In 2013, Yahoo spent $990 million to acquire the microblogging site Tumblr ($1.1 billion if you include the $113 million in liabilities).
Last month, Yahoo wrote off $230 million of its value. And now, it’s hinting that there’s a chance it could write off the entire goodwill value that it paid to acquire Tumblr.
According to its annual 10-K filing Monday, Yahoo wrote (bolded for emphasis):
“Given the partial impairment recorded in the Tumblr reporting unit in 2015, it is reasonably possible that changes in judgments, assumptions and estimates the Company made in assessing the fair value of goodwill could cause the Company to consider some portion or all of the remaining goodwill of the Tumblr reporting unit to become impaired.”
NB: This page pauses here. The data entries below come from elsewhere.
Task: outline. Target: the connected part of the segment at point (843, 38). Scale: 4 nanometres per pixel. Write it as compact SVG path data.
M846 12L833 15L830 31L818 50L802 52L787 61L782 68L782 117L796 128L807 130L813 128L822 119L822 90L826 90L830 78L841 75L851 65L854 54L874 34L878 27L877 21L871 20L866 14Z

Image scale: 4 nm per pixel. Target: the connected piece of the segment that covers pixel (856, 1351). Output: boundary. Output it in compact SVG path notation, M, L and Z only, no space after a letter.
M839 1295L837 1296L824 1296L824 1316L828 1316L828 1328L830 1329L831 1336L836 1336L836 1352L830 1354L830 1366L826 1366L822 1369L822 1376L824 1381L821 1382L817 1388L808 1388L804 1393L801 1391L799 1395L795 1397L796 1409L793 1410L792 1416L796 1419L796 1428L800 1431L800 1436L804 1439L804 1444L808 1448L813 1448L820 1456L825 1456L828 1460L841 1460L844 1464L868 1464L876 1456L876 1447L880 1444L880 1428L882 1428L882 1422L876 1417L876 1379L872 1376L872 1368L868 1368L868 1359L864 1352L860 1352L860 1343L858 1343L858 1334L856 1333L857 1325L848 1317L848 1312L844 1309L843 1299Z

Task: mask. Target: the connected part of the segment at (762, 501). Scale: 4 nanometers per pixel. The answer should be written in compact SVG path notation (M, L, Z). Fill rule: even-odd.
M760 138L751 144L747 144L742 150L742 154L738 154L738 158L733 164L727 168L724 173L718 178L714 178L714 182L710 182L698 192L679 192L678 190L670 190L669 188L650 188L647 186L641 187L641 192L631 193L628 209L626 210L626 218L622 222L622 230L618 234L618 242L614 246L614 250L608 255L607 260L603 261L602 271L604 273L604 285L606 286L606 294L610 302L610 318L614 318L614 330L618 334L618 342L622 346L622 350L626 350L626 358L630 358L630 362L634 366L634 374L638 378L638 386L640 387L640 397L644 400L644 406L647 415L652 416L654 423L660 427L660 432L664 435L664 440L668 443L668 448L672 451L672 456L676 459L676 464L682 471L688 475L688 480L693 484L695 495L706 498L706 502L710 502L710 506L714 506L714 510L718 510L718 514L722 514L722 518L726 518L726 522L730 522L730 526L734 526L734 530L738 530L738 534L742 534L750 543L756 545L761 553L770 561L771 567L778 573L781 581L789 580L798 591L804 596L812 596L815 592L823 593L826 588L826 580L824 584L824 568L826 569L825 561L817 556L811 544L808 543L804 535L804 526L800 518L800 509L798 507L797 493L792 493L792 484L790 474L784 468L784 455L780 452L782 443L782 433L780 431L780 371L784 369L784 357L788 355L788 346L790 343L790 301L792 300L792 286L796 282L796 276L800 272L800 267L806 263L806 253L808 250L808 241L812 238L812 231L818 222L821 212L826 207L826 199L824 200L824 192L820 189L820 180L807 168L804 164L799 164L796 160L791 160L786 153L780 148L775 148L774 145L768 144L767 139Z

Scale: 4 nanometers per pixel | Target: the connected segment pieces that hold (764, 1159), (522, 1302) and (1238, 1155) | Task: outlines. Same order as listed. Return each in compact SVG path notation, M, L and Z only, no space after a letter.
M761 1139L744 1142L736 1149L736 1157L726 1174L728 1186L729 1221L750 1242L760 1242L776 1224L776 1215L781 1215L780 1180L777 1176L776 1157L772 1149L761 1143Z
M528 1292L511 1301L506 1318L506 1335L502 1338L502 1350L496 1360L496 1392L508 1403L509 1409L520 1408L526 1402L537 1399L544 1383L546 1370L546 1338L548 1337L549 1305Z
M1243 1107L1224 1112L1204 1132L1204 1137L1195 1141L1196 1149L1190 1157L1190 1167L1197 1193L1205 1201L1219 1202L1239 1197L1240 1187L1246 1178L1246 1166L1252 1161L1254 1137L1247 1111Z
At the time of the acquisition, Yahoo said the goodwill portion of the deal was roughly $750 million. Goodwill is the amount paid for the company beyond what is valued on the balance sheet, including things that are hard to measure, like the company’s reputation or ideas that could bring future growth.
In other words, Yahoo spent $750 million more than the actual value of the assets owned by Tumblr to buy the company. But now it’s saying all of the $750 million could possibly go down the drain.
The company said that the impairment was a result of many things, including smaller market share, slower revenue growth and cash flow. Yahoo said during its most recent earnings call that Tumblr failed to reach its 2015 revenue target of $100 million.
One reason for the sales shortfall has to do with Yahoo’s decision to combine Tumblr’s sales team with the rest of the company. As Business Insider previously reported, the integration didn’t go too well and Yahoo is now unwinding the two sales teams.
That doesn’t mean Tumblr is doomed. Its revenue is still growing and Yahoo named it as one of the three major products for the company moving forward. Plus, since the deal is already paid for, write offs don’t have much impact on the company’s actual financials, meaning it will only change the book value of the assets owned by Yahoo.
But the fact that Yahoo could possibly write off the entire goodwill portion of the deal is a striking admission of failure for the biggest deal on CEO Marissa Mayer’s watch.